Useful Diagnostic Commands
# Check all AWX resources
kubectl get all -n awx
# Check PVC status
kubectl get pvc -n awx
# Check postgres secret configuration
kubectl get secret -n awx awx-postgres-configuration -o jsonpath="{.data.host}" | base64 -d
# Watch operator logs
kubectl logs -n awx deployment/awx-operator-controller-manager -f --tail=50
# Check postgres pod logs
kubectl logs -n awx -l app.kubernetes.io/name=awx-postgres-15
# Force operator re-reconciliation
kubectl annotate awx -n awx awx --overwrite restartedAt=$(date +%s)

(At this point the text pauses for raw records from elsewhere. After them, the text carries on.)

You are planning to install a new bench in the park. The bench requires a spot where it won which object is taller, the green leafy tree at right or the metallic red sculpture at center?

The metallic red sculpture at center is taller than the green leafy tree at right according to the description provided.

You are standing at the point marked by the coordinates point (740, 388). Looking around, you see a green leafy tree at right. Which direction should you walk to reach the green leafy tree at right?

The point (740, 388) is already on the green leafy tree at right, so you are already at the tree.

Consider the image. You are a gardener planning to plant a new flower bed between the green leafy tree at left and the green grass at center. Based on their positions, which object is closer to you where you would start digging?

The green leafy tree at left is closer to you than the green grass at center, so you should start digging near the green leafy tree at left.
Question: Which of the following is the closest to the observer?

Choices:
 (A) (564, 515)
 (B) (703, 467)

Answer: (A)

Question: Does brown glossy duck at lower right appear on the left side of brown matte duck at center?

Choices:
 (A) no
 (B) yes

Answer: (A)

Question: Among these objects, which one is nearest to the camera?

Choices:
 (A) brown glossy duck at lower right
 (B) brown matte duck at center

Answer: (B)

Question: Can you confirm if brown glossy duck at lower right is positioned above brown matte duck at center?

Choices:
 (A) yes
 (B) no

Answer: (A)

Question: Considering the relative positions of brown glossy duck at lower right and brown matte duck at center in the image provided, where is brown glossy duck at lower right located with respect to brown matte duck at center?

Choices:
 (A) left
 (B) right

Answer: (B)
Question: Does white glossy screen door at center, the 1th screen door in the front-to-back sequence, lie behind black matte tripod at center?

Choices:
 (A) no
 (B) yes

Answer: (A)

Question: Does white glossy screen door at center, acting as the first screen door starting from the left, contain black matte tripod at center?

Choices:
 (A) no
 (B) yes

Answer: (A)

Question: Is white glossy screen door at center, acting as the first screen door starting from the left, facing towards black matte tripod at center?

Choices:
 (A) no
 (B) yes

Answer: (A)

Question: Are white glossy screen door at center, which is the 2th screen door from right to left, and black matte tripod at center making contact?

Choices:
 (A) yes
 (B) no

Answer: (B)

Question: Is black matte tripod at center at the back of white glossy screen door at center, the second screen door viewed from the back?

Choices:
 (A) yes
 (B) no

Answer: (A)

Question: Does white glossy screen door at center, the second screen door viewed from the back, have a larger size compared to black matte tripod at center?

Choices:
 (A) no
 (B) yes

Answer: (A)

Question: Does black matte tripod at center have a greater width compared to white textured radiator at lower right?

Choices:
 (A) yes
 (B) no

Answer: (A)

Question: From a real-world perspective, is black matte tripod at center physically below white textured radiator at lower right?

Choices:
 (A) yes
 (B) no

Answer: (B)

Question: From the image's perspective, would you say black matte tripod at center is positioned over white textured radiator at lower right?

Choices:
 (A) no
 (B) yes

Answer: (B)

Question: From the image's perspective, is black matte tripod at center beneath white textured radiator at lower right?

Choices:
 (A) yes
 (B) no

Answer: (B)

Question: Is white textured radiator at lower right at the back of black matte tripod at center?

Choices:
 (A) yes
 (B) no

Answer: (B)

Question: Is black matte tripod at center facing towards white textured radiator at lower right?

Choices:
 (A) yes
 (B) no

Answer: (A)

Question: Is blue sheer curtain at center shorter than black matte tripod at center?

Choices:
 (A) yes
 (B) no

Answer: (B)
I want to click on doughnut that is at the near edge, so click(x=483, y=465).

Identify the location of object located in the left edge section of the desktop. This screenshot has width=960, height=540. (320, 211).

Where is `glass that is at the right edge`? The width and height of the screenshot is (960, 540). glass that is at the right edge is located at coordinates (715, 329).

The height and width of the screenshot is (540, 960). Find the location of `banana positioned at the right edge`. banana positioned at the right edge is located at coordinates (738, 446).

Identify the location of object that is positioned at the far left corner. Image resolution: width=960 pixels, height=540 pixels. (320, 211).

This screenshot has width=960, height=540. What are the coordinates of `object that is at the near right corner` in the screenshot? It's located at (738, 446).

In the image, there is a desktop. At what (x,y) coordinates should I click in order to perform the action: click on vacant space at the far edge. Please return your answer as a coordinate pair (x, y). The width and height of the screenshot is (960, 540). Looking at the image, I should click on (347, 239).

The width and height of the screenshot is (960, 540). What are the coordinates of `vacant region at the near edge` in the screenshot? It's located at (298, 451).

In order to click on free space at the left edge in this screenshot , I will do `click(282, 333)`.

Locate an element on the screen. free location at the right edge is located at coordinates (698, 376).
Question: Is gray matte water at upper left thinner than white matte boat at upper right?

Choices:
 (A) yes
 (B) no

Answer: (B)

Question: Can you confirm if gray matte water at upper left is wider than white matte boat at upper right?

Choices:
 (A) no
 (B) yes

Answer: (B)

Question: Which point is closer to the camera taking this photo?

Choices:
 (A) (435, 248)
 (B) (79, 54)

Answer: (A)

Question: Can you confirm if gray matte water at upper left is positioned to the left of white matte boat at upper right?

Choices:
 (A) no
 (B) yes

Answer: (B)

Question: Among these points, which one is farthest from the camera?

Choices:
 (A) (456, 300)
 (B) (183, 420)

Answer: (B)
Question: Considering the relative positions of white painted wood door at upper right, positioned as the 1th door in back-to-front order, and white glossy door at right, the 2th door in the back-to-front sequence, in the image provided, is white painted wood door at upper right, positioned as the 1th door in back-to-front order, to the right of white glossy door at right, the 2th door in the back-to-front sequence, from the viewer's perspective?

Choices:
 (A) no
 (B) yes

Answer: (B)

Full Recovery Procedure (Nuclear Option)
If the deployment is in a completely broken state, reset everything and let the operator rebuild from scratch:
# Delete all managed resources
kubectl delete deployment -n awx awx-task awx-web
kubectl delete statefulset -n awx awx-postgres-15
kubectl delete pvc -n awx postgres-15-awx-postgres-15-0
kubectl delete secret -n awx awx-postgres-configuration
kubectl delete secret -n awx awx-app-credentials
kubectl delete secret -n awx awx-admin-password
kubectl delete secret -n awx awx-broadcast-websocket
kubectl delete secret -n awx awx-receptor-ca
kubectl delete secret -n awx awx-receptor-work-signing
# Restart the operator
kubectl rollout restart deployment -n awx awx-operator-controller-manager
# The operator will recreate everything from the AWX CR
Warning: This deletes all AWX state including admin passwords and database data. Only use if you have no data to preserve or have a backup.